* Begin INPUT FOR THIS TASK *

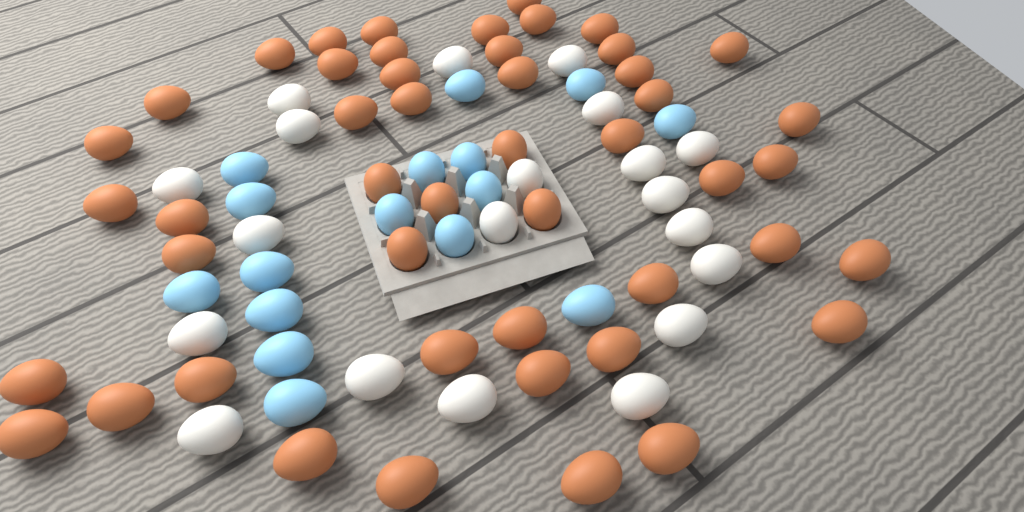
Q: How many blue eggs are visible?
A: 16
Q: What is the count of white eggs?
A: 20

* End INPUT FOR THIS TASK *
* Begin INPUT FOR THIS TASK *

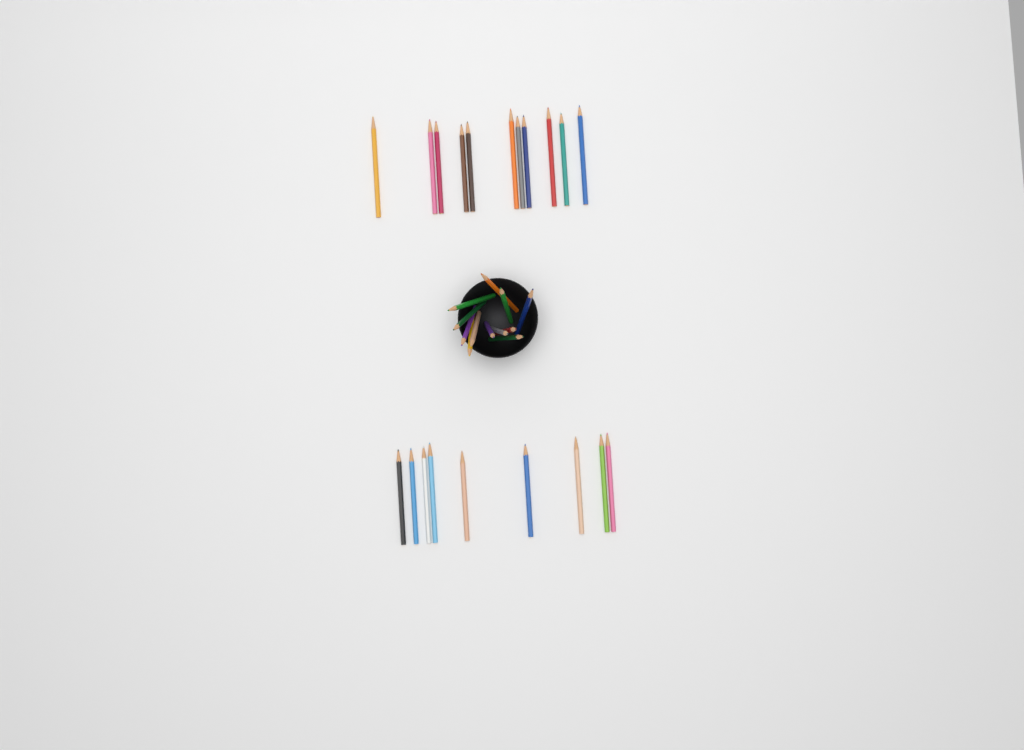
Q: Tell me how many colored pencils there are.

* End INPUT FOR THIS TASK *
* Begin INPUT FOR THIS TASK *

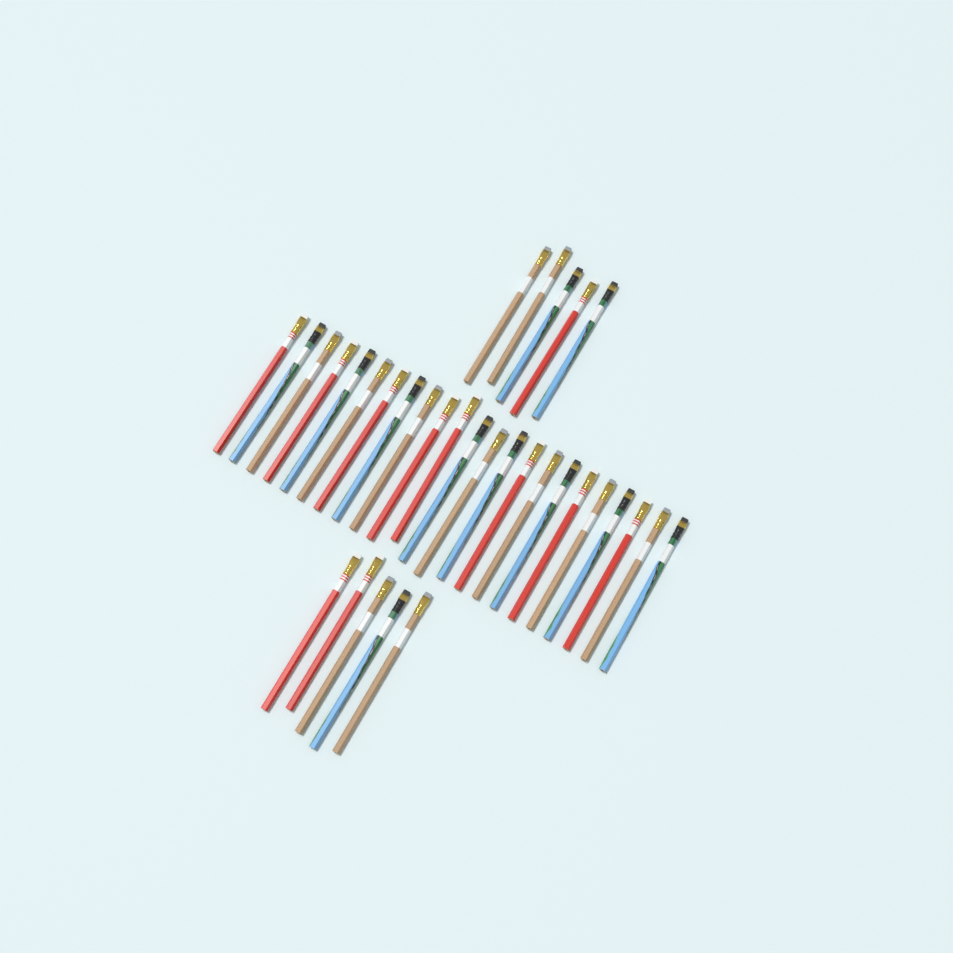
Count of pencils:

* End INPUT FOR THIS TASK *

** EXERCISE AIM **
Count how many lines of the records above contain the string "pencils", treating uppercase and lowercase letters as different. Give only the number.

** EXERCISE RESPONSE **
2